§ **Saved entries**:

%%

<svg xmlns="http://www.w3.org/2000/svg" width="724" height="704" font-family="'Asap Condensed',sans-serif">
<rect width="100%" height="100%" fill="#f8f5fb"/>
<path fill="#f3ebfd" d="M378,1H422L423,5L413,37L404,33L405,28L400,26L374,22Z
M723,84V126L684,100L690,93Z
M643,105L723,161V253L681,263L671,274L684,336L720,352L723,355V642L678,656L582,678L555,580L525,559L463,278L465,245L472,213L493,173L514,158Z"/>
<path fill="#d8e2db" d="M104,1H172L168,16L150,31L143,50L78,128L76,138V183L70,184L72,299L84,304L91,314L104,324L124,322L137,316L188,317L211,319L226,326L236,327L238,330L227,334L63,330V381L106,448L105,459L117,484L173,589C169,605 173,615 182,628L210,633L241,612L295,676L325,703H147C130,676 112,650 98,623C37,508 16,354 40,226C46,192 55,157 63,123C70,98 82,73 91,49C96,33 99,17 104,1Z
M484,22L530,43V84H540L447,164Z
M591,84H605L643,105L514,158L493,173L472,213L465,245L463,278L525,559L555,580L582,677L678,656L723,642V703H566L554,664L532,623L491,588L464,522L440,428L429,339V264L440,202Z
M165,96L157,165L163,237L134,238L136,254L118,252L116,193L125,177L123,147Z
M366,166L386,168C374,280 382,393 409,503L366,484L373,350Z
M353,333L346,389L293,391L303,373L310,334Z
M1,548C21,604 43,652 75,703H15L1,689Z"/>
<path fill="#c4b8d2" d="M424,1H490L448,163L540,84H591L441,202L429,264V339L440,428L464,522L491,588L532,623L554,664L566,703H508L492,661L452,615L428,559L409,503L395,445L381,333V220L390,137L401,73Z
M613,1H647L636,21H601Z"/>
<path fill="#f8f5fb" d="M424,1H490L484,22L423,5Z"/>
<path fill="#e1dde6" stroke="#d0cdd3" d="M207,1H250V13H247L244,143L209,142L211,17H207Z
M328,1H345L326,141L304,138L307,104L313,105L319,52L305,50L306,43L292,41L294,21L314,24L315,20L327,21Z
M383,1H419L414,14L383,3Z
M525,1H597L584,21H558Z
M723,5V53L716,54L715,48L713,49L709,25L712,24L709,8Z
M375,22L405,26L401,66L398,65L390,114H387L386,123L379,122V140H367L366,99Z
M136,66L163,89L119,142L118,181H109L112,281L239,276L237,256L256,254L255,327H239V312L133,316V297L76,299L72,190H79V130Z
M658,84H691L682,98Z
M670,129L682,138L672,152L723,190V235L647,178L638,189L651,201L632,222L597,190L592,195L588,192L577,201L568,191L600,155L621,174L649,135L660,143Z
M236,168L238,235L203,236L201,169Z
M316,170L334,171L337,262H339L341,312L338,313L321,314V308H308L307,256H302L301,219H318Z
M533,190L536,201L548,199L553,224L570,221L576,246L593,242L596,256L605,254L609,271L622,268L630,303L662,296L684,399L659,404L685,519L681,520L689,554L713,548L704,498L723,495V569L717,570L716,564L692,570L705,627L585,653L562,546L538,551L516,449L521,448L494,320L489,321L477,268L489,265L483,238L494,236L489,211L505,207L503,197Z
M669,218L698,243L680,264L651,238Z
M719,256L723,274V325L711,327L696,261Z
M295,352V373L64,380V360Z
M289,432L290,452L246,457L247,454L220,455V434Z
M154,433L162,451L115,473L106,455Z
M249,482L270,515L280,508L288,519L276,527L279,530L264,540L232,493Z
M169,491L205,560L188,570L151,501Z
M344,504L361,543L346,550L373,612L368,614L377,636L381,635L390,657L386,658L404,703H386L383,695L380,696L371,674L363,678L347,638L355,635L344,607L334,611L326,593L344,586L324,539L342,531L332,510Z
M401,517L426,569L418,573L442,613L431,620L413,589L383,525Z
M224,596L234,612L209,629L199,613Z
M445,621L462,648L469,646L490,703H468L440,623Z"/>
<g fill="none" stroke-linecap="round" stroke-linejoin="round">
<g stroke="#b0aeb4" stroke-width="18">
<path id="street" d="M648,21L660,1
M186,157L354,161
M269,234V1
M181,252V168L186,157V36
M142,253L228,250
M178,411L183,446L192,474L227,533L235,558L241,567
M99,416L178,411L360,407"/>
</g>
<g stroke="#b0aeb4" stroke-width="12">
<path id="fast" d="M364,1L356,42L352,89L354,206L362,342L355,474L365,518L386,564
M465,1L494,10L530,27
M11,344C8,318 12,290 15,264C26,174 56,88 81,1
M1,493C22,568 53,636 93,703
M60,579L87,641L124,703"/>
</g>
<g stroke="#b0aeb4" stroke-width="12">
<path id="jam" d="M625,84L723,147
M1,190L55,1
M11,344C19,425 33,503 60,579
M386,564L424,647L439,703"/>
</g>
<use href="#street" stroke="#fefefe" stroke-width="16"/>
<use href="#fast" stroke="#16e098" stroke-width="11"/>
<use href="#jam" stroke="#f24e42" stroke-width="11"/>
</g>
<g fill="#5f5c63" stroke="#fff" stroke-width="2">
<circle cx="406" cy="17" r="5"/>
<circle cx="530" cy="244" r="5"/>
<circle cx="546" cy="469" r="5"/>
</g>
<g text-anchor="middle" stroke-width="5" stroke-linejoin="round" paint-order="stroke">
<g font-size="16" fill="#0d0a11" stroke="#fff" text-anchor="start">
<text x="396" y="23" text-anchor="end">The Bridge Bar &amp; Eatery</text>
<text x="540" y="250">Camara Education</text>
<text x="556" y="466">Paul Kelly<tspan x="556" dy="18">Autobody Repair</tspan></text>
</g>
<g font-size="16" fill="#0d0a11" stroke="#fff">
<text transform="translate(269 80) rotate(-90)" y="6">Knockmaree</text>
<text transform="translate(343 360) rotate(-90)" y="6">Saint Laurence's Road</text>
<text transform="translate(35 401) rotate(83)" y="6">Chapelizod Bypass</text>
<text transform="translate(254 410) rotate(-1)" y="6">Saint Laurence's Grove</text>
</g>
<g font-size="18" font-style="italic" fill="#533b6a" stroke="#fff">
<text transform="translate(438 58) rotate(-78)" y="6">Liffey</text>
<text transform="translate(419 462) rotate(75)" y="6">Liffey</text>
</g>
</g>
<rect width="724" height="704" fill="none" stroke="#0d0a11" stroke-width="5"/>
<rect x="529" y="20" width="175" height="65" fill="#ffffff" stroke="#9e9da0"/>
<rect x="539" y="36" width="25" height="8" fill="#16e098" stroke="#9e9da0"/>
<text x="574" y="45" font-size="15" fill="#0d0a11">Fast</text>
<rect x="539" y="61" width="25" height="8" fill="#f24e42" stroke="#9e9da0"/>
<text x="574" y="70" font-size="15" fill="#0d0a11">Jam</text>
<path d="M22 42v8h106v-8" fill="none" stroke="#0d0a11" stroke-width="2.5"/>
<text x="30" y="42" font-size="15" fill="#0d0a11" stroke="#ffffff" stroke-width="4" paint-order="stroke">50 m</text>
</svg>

%%

Every single record is to be set down again, unaltered.

§ **Answer section**:
<svg xmlns="http://www.w3.org/2000/svg" width="724" height="704" font-family="'Asap Condensed',sans-serif">
<rect width="100%" height="100%" fill="#f8f5fb"/>
<path fill="#f3ebfd" d="M378,1H422L423,5L413,37L404,33L405,28L400,26L374,22Z
M723,84V126L684,100L690,93Z
M643,105L723,161V253L681,263L671,274L684,336L720,352L723,355V642L678,656L582,678L555,580L525,559L463,278L465,245L472,213L493,173L514,158Z"/>
<path fill="#d8e2db" d="M104,1H172L168,16L150,31L143,50L78,128L76,138V183L70,184L72,299L84,304L91,314L104,324L124,322L137,316L188,317L211,319L226,326L236,327L238,330L227,334L63,330V381L106,448L105,459L117,484L173,589C169,605 173,615 182,628L210,633L241,612L295,676L325,703H147C130,676 112,650 98,623C37,508 16,354 40,226C46,192 55,157 63,123C70,98 82,73 91,49C96,33 99,17 104,1Z
M484,22L530,43V84H540L447,164Z
M591,84H605L643,105L514,158L493,173L472,213L465,245L463,278L525,559L555,580L582,677L678,656L723,642V703H566L554,664L532,623L491,588L464,522L440,428L429,339V264L440,202Z
M165,96L157,165L163,237L134,238L136,254L118,252L116,193L125,177L123,147Z
M366,166L386,168C374,280 382,393 409,503L366,484L373,350Z
M353,333L346,389L293,391L303,373L310,334Z
M1,548C21,604 43,652 75,703H15L1,689Z"/>
<path fill="#c4b8d2" d="M424,1H490L448,163L540,84H591L441,202L429,264V339L440,428L464,522L491,588L532,623L554,664L566,703H508L492,661L452,615L428,559L409,503L395,445L381,333V220L390,137L401,73Z
M613,1H647L636,21H601Z"/>
<path fill="#f8f5fb" d="M424,1H490L484,22L423,5Z"/>
<path fill="#e1dde6" stroke="#d0cdd3" d="M207,1H250V13H247L244,143L209,142L211,17H207Z
M328,1H345L326,141L304,138L307,104L313,105L319,52L305,50L306,43L292,41L294,21L314,24L315,20L327,21Z
M383,1H419L414,14L383,3Z
M525,1H597L584,21H558Z
M723,5V53L716,54L715,48L713,49L709,25L712,24L709,8Z
M375,22L405,26L401,66L398,65L390,114H387L386,123L379,122V140H367L366,99Z
M136,66L163,89L119,142L118,181H109L112,281L239,276L237,256L256,254L255,327H239V312L133,316V297L76,299L72,190H79V130Z
M658,84H691L682,98Z
M670,129L682,138L672,152L723,190V235L647,178L638,189L651,201L632,222L597,190L592,195L588,192L577,201L568,191L600,155L621,174L649,135L660,143Z
M236,168L238,235L203,236L201,169Z
M316,170L334,171L337,262H339L341,312L338,313L321,314V308H308L307,256H302L301,219H318Z
M533,190L536,201L548,199L553,224L570,221L576,246L593,242L596,256L605,254L609,271L622,268L630,303L662,296L684,399L659,404L685,519L681,520L689,554L713,548L704,498L723,495V569L717,570L716,564L692,570L705,627L585,653L562,546L538,551L516,449L521,448L494,320L489,321L477,268L489,265L483,238L494,236L489,211L505,207L503,197Z
M669,218L698,243L680,264L651,238Z
M719,256L723,274V325L711,327L696,261Z
M295,352V373L64,380V360Z
M289,432L290,452L246,457L247,454L220,455V434Z
M154,433L162,451L115,473L106,455Z
M249,482L270,515L280,508L288,519L276,527L279,530L264,540L232,493Z
M169,491L205,560L188,570L151,501Z
M344,504L361,543L346,550L373,612L368,614L377,636L381,635L390,657L386,658L404,703H386L383,695L380,696L371,674L363,678L347,638L355,635L344,607L334,611L326,593L344,586L324,539L342,531L332,510Z
M401,517L426,569L418,573L442,613L431,620L413,589L383,525Z
M224,596L234,612L209,629L199,613Z
M445,621L462,648L469,646L490,703H468L440,623Z"/>
<g fill="none" stroke-linecap="round" stroke-linejoin="round">
<g stroke="#b0aeb4" stroke-width="18">
<path id="street" d="M648,21L660,1
M186,157L354,161
M269,234V1
M181,252V168L186,157V36
M142,253L228,250
M178,411L183,446L192,474L227,533L235,558L241,567
M99,416L178,411L360,407"/>
</g>
<g stroke="#b0aeb4" stroke-width="12">
<path id="fast" d="M364,1L356,42L352,89L354,206L362,342L355,474L365,518L386,564
M465,1L494,10L530,27
M11,344C8,318 12,290 15,264C26,174 56,88 81,1
M1,493C22,568 53,636 93,703
M60,579L87,641L124,703"/>
</g>
<g stroke="#b0aeb4" stroke-width="12">
<path id="jam" d="M625,84L723,147
M1,190L55,1
M11,344C19,425 33,503 60,579
M386,564L424,647L439,703"/>
</g>
<use href="#street" stroke="#fefefe" stroke-width="16"/>
<use href="#fast" stroke="#16e098" stroke-width="11"/>
<use href="#jam" stroke="#f24e42" stroke-width="11"/>
</g>
<g fill="#5f5c63" stroke="#fff" stroke-width="2">
<circle cx="406" cy="17" r="5"/>
<circle cx="530" cy="244" r="5"/>
<circle cx="546" cy="469" r="5"/>
</g>
<g text-anchor="middle" stroke-width="5" stroke-linejoin="round" paint-order="stroke">
<g font-size="16" fill="#0d0a11" stroke="#fff" text-anchor="start">
<text x="396" y="23" text-anchor="end">The Bridge Bar &amp; Eatery</text>
<text x="540" y="250">Camara Education</text>
<text x="556" y="466">Paul Kelly<tspan x="556" dy="18">Autobody Repair</tspan></text>
</g>
<g font-size="16" fill="#0d0a11" stroke="#fff">
<text transform="translate(269 80) rotate(-90)" y="6">Knockmaree</text>
<text transform="translate(343 360) rotate(-90)" y="6">Saint Laurence's Road</text>
<text transform="translate(35 401) rotate(83)" y="6">Chapelizod Bypass</text>
<text transform="translate(254 410) rotate(-1)" y="6">Saint Laurence's Grove</text>
</g>
<g font-size="18" font-style="italic" fill="#533b6a" stroke="#fff">
<text transform="translate(438 58) rotate(-78)" y="6">Liffey</text>
<text transform="translate(419 462) rotate(75)" y="6">Liffey</text>
</g>
</g>
<rect width="724" height="704" fill="none" stroke="#0d0a11" stroke-width="5"/>
<rect x="529" y="20" width="175" height="65" fill="#ffffff" stroke="#9e9da0"/>
<rect x="539" y="36" width="25" height="8" fill="#16e098" stroke="#9e9da0"/>
<text x="574" y="45" font-size="15" fill="#0d0a11">Fast</text>
<rect x="539" y="61" width="25" height="8" fill="#f24e42" stroke="#9e9da0"/>
<text x="574" y="70" font-size="15" fill="#0d0a11">Jam</text>
<path d="M22 42v8h106v-8" fill="none" stroke="#0d0a11" stroke-width="2.5"/>
<text x="30" y="42" font-size="15" fill="#0d0a11" stroke="#ffffff" stroke-width="4" paint-order="stroke">50 m</text>
</svg>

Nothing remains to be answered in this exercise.